2. concurrencyPolicy

Controls what happens if the previous Job hasn’t finished when the next one is scheduled.

  • Allow (default): Runs Jobs concurrently.
  • Forbid: Skips the new Job if the previous one hasn’t finished.
  • Replace: Deletes the currently running Job and replaces it with the new one.

3. suspend

  • Boolean field that disables a CronJob without deleting it.
  • Use case: Temporarily stop scheduling (e.g., for maintenance).

CronJob Execution Flow

  1. At scheduled time, CronJob controller checks if a Job needs to be created.
  2. If conditions are met (not suspended, not too late), a Job is created from the jobTemplate.
  3. That Job runs its Pods as usual.
  4. Success/failure is recorded. If TTL is set, the Job can be auto-deleted.

Real-World Example: Database Backup

apiVersion: batch/v1
kind: CronJob
metadata:
  name: backup-job
spec:
  schedule: "0 */6 * * *"  # every 6 hours
  jobTemplate:
    spec:
      template:
        spec:
          containers:
          - name: backup
            image: my-backup-image
            args:
            - "/backup.sh"
          restartPolicy: OnFailure

CronJob Resource Management

1. successfulJobsHistoryLimit

  • Number of successful Jobs to retain in history.
  • Helps avoid clutter while allowing for some audit trail.

2. failedJobsHistoryLimit

  • Number of failed Jobs to retain.
  • Helps with debugging recurring failures.
spec:
  successfulJobsHistoryLimit: 3
  failedJobsHistoryLimit: 1

CronJobs and Timezones

  • Kubernetes CronJobs use the kube-controller-manager node’s time zone, which is usually UTC.
  • You cannot directly configure time zones per CronJob.
  • If you need timezone control:
  • Adjust schedule times manually.
  • Or run logic inside the container to sleep until the desired local time.

Cleanup and Lifecycle

  • CronJobs don’t clean up completed Jobs automatically unless TTL or history limits are set.
  • Best practices:
  • Use .spec.ttlSecondsAfterFinished inside jobTemplate to auto-delete Jobs.
  • Set successfulJobsHistoryLimit and failedJobsHistoryLimit to control retained Jobs.

Common Pitfalls

1. Time Drift / Missed Schedules

  • If a CronJob is skipped due to node or controller downtime, it won't retroactively catch up unless startingDeadlineSeconds is set.

2. Overlapping Jobs

  • If concurrencyPolicy is not set, multiple overlapping Jobs can cause resource contention.

3. Pod Failure and Retry

  • CronJobs depend on the Job retry logic (backoffLimit) and Pod restartPolicy.
  • Make sure failure handling is correctly configured.

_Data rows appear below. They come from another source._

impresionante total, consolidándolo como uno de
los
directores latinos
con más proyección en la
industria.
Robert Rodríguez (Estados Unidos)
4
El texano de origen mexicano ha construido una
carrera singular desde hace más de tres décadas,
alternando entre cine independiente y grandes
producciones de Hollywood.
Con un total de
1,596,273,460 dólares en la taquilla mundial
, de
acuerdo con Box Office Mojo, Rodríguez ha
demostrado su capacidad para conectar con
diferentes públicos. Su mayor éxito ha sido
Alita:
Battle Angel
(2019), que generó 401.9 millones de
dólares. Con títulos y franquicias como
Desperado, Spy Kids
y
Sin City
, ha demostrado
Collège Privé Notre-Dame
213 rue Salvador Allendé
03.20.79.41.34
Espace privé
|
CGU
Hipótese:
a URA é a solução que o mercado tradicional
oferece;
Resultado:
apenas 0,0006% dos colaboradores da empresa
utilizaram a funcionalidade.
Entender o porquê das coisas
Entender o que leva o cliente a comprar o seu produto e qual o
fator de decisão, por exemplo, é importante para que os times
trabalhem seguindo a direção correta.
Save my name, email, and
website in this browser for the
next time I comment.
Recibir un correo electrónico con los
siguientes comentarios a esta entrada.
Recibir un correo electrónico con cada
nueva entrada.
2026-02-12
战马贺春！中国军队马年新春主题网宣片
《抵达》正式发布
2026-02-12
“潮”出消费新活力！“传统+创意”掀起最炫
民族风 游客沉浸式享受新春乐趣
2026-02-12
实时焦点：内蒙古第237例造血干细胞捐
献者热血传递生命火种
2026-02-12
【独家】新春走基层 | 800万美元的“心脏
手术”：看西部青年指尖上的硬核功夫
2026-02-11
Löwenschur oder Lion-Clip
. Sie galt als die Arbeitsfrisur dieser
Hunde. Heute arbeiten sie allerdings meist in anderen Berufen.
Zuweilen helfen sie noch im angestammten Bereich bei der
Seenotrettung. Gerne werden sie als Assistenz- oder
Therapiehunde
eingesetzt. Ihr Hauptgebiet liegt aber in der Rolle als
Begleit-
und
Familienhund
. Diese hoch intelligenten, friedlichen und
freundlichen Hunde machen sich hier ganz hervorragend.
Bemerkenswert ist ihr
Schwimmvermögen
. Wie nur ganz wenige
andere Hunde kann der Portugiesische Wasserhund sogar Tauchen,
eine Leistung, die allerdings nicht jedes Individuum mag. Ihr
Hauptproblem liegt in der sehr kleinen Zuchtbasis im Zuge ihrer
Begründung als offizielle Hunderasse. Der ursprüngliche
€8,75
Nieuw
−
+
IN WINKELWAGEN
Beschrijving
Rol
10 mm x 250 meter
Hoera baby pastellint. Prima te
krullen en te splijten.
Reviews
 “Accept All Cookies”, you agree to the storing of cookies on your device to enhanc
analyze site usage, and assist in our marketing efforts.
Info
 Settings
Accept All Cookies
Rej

When to Use CronJob vs Other Controllers

Use Case Recommended Resource
One-time task Job
Periodic scheduled task CronJob
Long-running services Deployment / StatefulSet
Real-time triggered tasks Event-based controller (e.g., Argo, Knative)

Best Practices Summary

  • Use restartPolicy: OnFailure.
  • Set backoffLimit to control retries.
  • Limit job history for better performance.
  • Use suspend: true to temporarily disable scheduling.
  • Monitor execution via Job/Pod logs.
  • Validate your cron expression with online tools.